Per il sesto anno consecutivo il prestigioso QS World University Rankings by Subject ha confermato il primato assoluto della Sapienza a livello mondiale nella materia Classics and Ancient History, con il punteggio complessivo di 97.8 su 100 (di cui 100 su 100 per la reputazione accademica).
Si tratta di un risultato eccezionale, l'unico caso in Italia di prima posizione mondiale in una materia universitaria davanti a celebri istituzioni di tutto il mondo. In Europa, inoltre, solo altre due nazioni possono vantare primati analoghi.
Di grande rilievo è anche il risultato conseguito da Archaeology, che raggiunge il 7° posto mondiale, permettendo così al Dipartimento di Scienze dell’Antichità di avere due discipline tra le prime dieci della classifica globale, entrambe anche prime in Italia.
Più in generale, l’area umanistica della Sapienza si colloca in posizioni molto elevate in questo ranking internazionale, e l’Ateneo si conferma ai vertici italiani per numero di discipline presenti nelle prime cinquanta posizioni.
Maggiori informazioni sono disponibili sul sito di Ateneo e della Facoltà:
Nunzio Quacquarelli, Presidente di QS, ha dichiarato:
“I risultati dell’Italia di quest’anno mostrano un sistema universitario di spessore, con visibilità globale e alcuni punti di forza altamente distintivi. Atenei come Bologna e Sapienza dimostrano il valore duraturo delle università statali italiane, mentre il mantenimento da parte di Sapienza della prima posizione in Lettere classiche e Storia antica per il sesto anno consecutivo è un esempio di eccellenza globale sostenuta in un campo profondamente legato al patrimonio intellettuale e culturale del Paese.
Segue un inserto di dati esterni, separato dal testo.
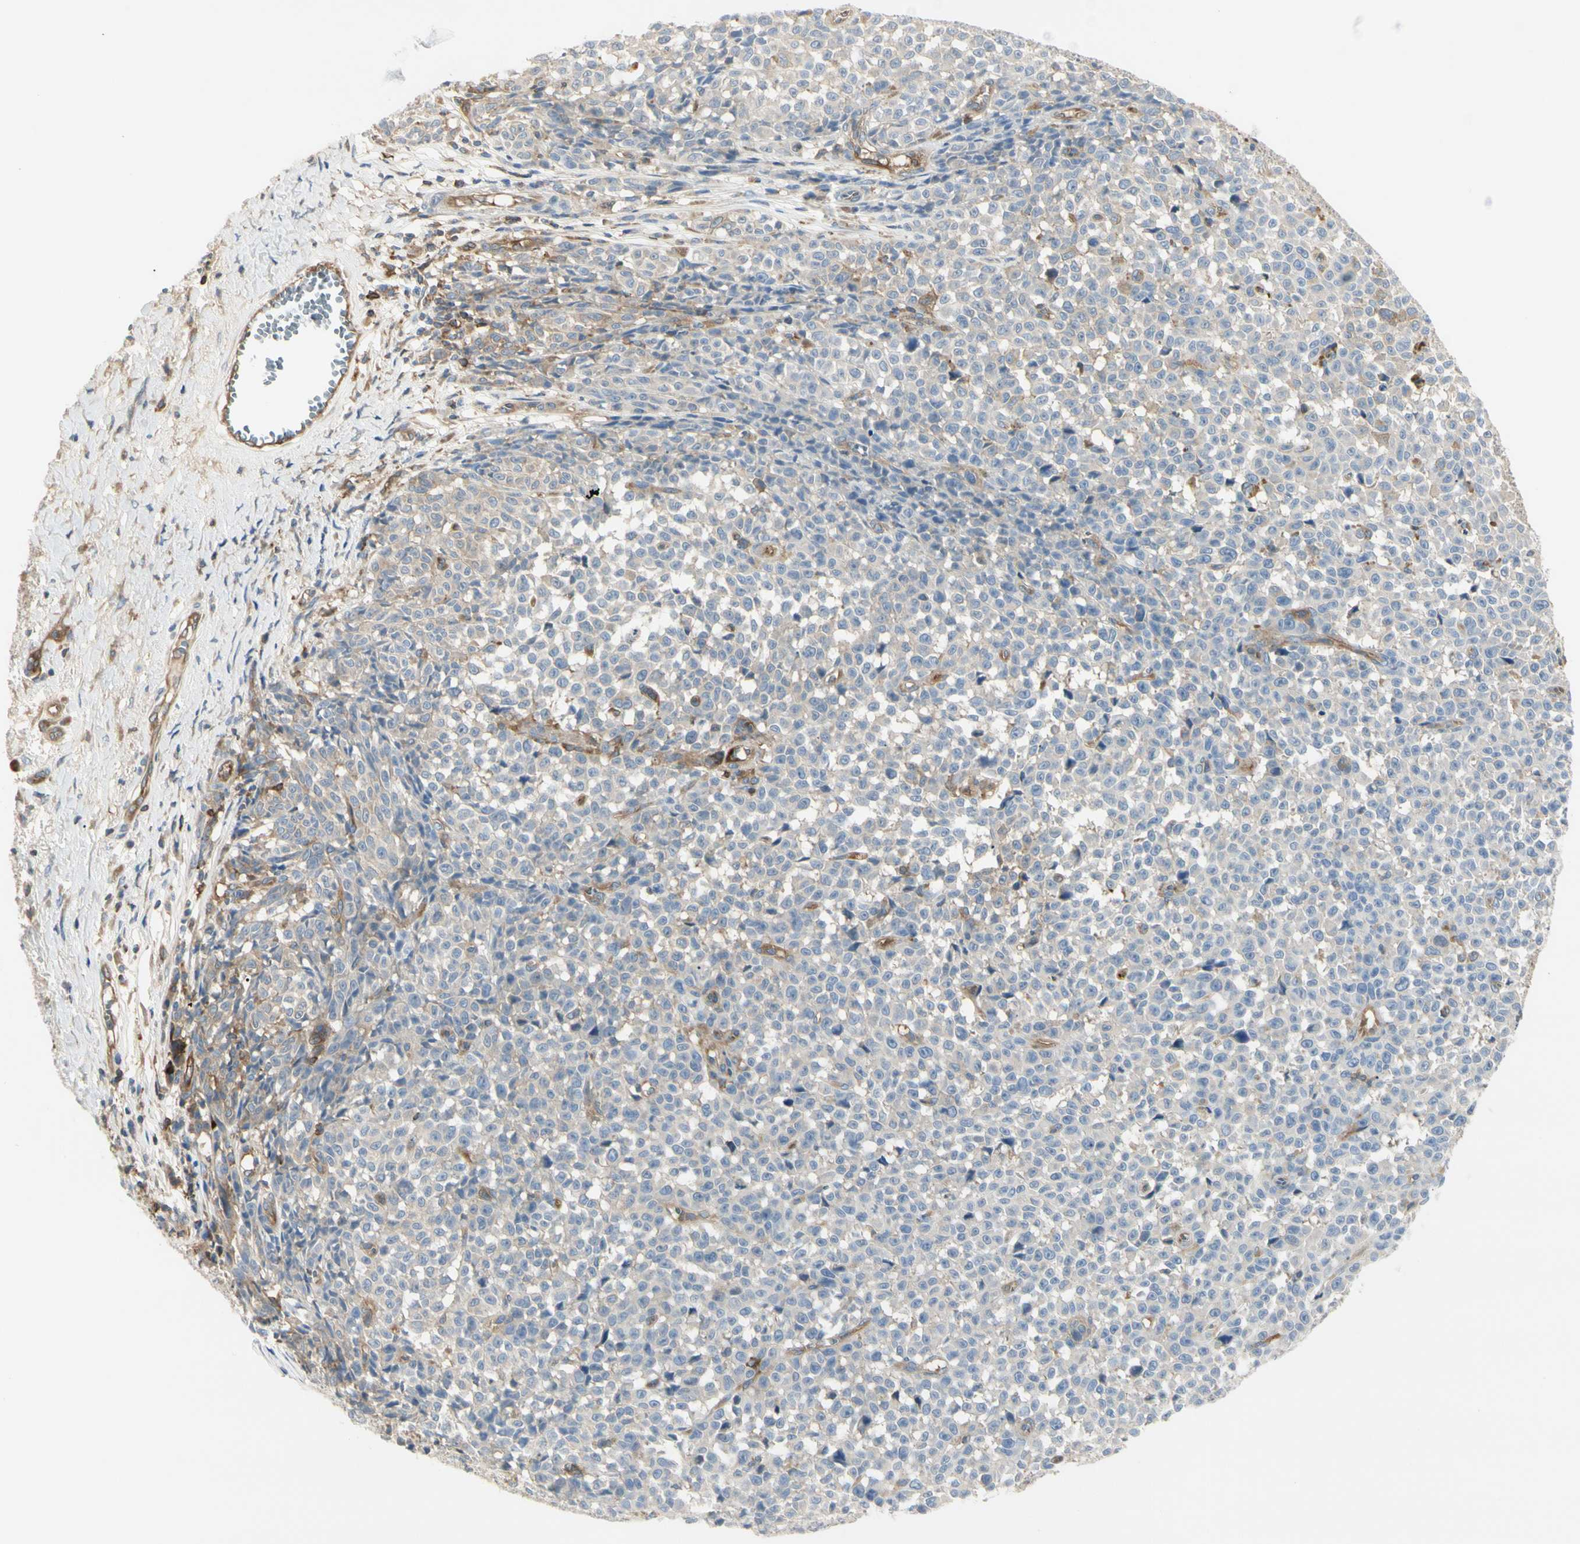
{"staining": {"intensity": "weak", "quantity": ">75%", "location": "cytoplasmic/membranous"}, "tissue": "melanoma", "cell_type": "Tumor cells", "image_type": "cancer", "snomed": [{"axis": "morphology", "description": "Malignant melanoma, NOS"}, {"axis": "topography", "description": "Skin"}], "caption": "Melanoma stained for a protein (brown) displays weak cytoplasmic/membranous positive expression in approximately >75% of tumor cells.", "gene": "NFKB2", "patient": {"sex": "female", "age": 82}}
Allo stesso tempo, i risultati evidenziano le sfide strutturali che il settore della formazione universitaria italiana deve affrontare. Per l’Italia, la sfida non è semplicemente quella di preservare i punti di forza di lunga data, ma di svilupparli ulteriormente, attraverso continui investimenti nella capacità di ricerca, nella collaborazione internazionale, nell’attrazione e nella fidelizzazione dei talenti e in una più ampia diffusione dell’eccellenza tra gli Atenei e le discipline.”